--- What this task involves ---
Starting at the first line of the items and stopping after the line containing "ARAL Mönchengladbach · Waldnieler Straße 60", rewrite those lines with "Tasikmalaya" swapped for "Garut" and everything else left as it is.

--- Excerpted data ---

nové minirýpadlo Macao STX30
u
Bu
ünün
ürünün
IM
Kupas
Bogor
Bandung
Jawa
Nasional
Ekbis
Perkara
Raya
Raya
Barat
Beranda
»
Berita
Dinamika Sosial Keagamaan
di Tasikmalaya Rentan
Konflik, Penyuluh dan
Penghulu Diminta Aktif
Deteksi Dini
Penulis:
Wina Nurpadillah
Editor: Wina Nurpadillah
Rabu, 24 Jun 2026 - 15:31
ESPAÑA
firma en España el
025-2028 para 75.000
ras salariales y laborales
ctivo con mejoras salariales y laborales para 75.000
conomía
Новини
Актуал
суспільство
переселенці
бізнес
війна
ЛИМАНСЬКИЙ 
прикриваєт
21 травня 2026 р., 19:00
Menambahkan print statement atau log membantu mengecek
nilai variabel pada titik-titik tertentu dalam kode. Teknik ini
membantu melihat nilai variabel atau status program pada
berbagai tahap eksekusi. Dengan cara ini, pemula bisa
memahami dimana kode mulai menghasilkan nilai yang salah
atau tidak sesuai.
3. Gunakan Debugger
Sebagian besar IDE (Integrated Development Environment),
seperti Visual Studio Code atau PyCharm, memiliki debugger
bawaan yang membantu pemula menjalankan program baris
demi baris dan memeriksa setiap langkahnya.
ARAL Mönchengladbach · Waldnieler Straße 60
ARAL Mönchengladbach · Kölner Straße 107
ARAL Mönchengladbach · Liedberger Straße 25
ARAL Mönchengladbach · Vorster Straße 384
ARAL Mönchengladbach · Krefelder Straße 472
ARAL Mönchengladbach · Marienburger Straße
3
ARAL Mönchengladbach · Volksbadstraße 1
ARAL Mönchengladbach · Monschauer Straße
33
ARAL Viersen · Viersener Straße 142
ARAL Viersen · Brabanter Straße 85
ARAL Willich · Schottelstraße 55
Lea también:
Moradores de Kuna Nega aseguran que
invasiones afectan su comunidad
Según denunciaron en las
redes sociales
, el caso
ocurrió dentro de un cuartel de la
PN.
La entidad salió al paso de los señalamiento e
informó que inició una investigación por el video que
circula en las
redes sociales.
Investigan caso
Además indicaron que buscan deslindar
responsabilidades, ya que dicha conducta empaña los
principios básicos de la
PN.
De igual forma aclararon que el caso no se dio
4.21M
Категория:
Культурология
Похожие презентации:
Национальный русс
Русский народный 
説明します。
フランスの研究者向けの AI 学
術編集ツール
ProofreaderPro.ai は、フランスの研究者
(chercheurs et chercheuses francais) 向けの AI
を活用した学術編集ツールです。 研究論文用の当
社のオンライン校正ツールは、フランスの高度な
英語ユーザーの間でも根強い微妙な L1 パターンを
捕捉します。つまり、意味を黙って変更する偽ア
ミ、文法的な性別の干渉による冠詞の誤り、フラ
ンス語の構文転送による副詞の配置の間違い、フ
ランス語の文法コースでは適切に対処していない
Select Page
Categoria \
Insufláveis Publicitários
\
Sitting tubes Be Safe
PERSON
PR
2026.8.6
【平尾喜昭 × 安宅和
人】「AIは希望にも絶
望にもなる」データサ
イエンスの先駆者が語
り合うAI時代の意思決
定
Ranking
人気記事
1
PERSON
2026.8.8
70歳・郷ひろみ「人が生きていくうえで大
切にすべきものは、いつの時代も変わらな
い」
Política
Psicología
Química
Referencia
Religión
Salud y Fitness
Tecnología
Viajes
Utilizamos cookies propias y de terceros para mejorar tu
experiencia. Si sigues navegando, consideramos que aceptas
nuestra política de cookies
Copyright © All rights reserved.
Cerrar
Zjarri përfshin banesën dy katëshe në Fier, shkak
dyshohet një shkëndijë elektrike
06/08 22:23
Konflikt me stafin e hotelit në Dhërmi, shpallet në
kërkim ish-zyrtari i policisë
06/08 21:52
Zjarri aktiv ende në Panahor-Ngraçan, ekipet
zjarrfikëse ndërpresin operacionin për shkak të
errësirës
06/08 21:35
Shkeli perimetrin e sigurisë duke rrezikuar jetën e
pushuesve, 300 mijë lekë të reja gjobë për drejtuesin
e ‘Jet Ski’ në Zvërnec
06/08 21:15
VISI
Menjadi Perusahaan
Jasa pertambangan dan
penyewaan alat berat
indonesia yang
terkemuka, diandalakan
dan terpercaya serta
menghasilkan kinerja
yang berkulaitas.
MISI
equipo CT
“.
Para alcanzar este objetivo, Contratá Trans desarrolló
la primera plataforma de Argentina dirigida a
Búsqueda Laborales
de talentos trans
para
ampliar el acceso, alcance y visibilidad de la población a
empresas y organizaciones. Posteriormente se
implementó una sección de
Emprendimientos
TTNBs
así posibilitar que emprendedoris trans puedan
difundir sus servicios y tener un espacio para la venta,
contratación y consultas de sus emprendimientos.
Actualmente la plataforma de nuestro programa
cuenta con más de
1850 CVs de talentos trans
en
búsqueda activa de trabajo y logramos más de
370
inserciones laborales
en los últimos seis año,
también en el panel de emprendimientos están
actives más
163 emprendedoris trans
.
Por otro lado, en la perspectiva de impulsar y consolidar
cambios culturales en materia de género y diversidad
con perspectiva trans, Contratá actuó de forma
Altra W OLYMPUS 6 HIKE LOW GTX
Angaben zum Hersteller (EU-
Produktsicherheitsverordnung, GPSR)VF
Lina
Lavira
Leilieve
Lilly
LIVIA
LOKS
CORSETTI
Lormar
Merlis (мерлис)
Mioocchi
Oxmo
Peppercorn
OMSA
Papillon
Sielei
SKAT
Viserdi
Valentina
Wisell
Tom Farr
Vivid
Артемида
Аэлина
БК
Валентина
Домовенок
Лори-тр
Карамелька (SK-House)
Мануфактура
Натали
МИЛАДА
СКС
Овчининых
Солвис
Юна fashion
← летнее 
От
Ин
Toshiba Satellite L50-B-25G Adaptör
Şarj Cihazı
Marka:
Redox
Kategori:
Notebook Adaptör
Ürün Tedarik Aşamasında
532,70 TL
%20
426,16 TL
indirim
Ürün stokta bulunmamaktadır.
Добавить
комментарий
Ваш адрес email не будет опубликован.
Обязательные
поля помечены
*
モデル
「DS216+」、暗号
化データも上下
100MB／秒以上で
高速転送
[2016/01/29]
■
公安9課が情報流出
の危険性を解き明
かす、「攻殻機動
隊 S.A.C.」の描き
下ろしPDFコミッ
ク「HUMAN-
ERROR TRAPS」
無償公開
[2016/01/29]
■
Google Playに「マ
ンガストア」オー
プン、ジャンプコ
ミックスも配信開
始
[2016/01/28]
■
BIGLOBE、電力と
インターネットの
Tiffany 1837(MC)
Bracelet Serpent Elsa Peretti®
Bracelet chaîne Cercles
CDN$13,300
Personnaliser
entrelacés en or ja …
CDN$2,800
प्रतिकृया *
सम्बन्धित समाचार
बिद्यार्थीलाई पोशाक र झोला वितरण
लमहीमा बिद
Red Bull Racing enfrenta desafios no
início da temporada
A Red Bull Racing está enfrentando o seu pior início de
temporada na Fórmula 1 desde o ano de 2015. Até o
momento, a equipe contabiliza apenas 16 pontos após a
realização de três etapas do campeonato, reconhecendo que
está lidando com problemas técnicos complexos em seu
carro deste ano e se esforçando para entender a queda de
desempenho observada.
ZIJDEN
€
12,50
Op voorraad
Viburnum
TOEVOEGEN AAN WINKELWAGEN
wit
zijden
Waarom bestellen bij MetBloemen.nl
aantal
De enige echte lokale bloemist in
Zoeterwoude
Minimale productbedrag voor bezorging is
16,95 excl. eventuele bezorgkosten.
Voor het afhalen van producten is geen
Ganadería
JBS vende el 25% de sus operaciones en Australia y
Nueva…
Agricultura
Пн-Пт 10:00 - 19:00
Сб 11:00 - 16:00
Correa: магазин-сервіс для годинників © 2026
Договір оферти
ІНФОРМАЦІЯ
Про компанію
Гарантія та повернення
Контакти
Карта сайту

--- Finished task ---
nové minirýpadlo Macao STX30
u
Bu
ünün
ürünün
IM
Kupas
Bogor
Bandung
Jawa
Nasional
Ekbis
Perkara
Raya
Raya
Barat
Beranda
»
Berita
Dinamika Sosial Keagamaan
di Garut Rentan
Konflik, Penyuluh dan
Penghulu Diminta Aktif
Deteksi Dini
Penulis:
Wina Nurpadillah
Editor: Wina Nurpadillah
Rabu, 24 Jun 2026 - 15:31
ESPAÑA
firma en España el
025-2028 para 75.000
ras salariales y laborales
ctivo con mejoras salariales y laborales para 75.000
conomía
Новини
Актуал
суспільство
переселенці
бізнес
війна
ЛИМАНСЬКИЙ 
прикриваєт
21 травня 2026 р., 19:00
Menambahkan print statement atau log membantu mengecek
nilai variabel pada titik-titik tertentu dalam kode. Teknik ini
membantu melihat nilai variabel atau status program pada
berbagai tahap eksekusi. Dengan cara ini, pemula bisa
memahami dimana kode mulai menghasilkan nilai yang salah
atau tidak sesuai.
3. Gunakan Debugger
Sebagian besar IDE (Integrated Development Environment),
seperti Visual Studio Code atau PyCharm, memiliki debugger
bawaan yang membantu pemula menjalankan program baris
demi baris dan memeriksa setiap langkahnya.
ARAL Mönchengladbach · Waldnieler Straße 60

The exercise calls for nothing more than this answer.